She has been dubbed the ‘Queen of the Aga Saga’, thanks
to her tales of middle-class romance.
Joanna Trollope said that it is becoming increasingly for
common for women to become the breadwinners within a family
But it seems that Joanna Trollope may have to re-think
the plot-lines of her popular novels from now on, if her thoughts on modern
gender roles are anything to go by.
The 70-year-old author said that it is becoming
increasingly for common for women to become the breadwinners within a family,
and claiming that she frequently meets men who tell her they were glad to be
able to give up work and become carers for their young children.
Miss Trollope said that she interviewed many men in the
30s and 40s while researching her novels, and was astonished at how many are
now out-earned by their partners.
Speaking at the Cambridge Literary Festival, she said:
‘The statistic is that above 25 per cent of working women in the UK out-earn men
they live with.
‘If you look at how brilliant men are with their children
now it’s obvious. But it’s going to take generations, it really is.
'I interviewed men in their 30s and early 40s about it
and I was interested to see how many men said “actually I was absolutely
thankful to stop working, I didn’t really like it”. And that’s making history.’
However, the author said that while traditional gender
roles appeared to be shifting, more macho art forms such as rap music was still
reinforcing traditional male stereotypes.

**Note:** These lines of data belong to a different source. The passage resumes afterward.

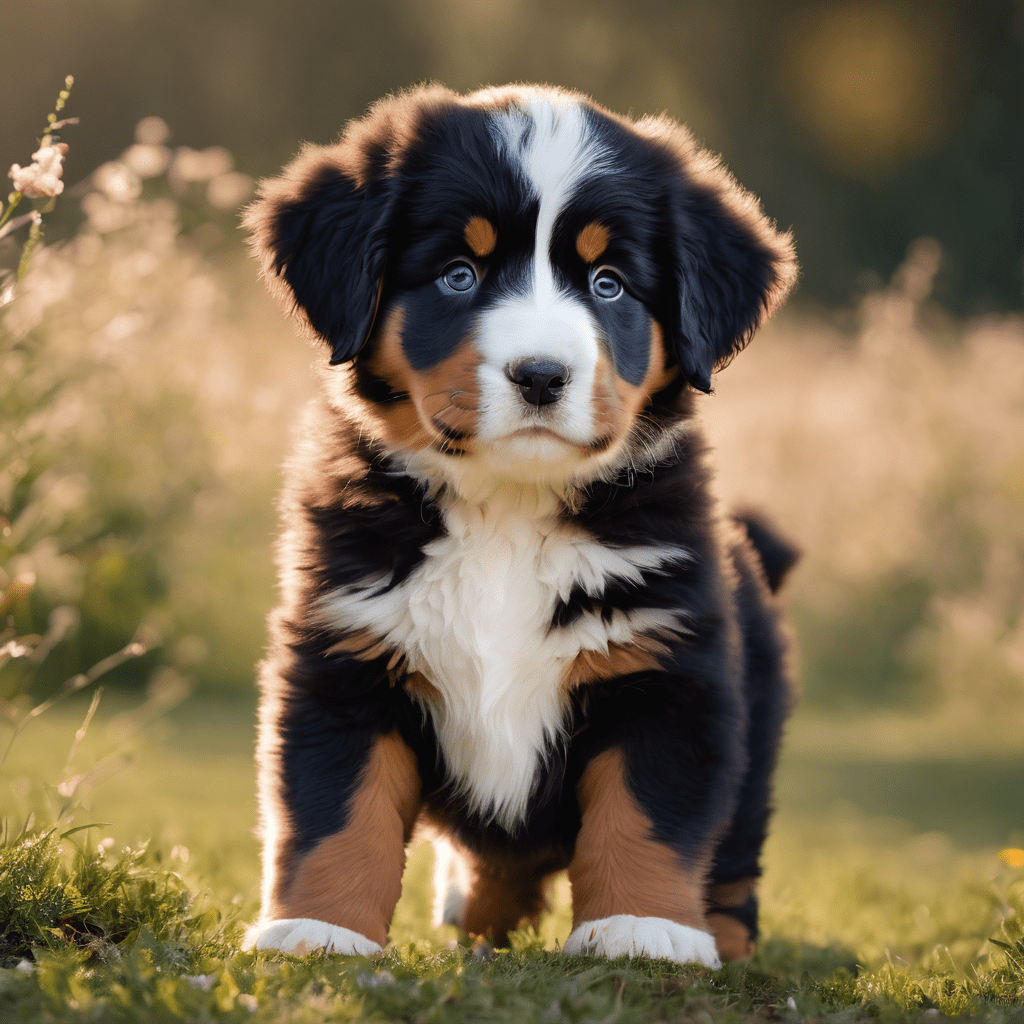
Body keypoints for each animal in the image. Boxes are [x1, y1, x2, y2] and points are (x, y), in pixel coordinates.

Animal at [241, 81, 798, 966]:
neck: (506, 510)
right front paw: (319, 932)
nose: (541, 374)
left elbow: (646, 817)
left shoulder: (669, 672)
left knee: (734, 866)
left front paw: (641, 929)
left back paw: (721, 941)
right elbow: (336, 814)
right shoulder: (344, 661)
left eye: (608, 285)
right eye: (458, 274)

She added: ‘That’s society and culture saying you’re not
less than a man because you’re going out to slay a mammoth. Culture has always
said you must slay a mammoth and you must slay a bigger mammoth than the man
next to you.
‘It’s still there in this guns and blades and all sorts
and all the rap talk talking about hoes and so on. Uniform in Afghanistan
still attracts girls like nothing else. But it’s filtered down through the
years that it’s very manly. Society is beginning to say differently.
‘It’s very early days. The door has creaked open just a
slither and we can lean on it.’
Twice-married Miss Trollope has made more than £15million
from her 18 novels including The Village Affair and The Soldier’s Wife.
She met her second husband, television dramatist Ian
Curteis, at a dinner party in 1983 and they wed 1985. She blamed her career for
the breakdown of the marriage 15 years later, saying: ‘It was when I was
becoming more successful that our marriage began to go badly wrong.’
The Oxford-educated daughter of a rector, and distant
relative of Anthony Trollope, first wed at 22 to City banker David Potter, who
she met at Oxford
University .
The couple went on to have two daughters, Louise, now 36,
and Antonia, 33.
They split after 18 years when it emerged that he’d had a
string of affairs.
It was last year that a report by the Institute for
Public Policy Research think-tank revealed that more than two million working
mothers are their family’s main bread-winner.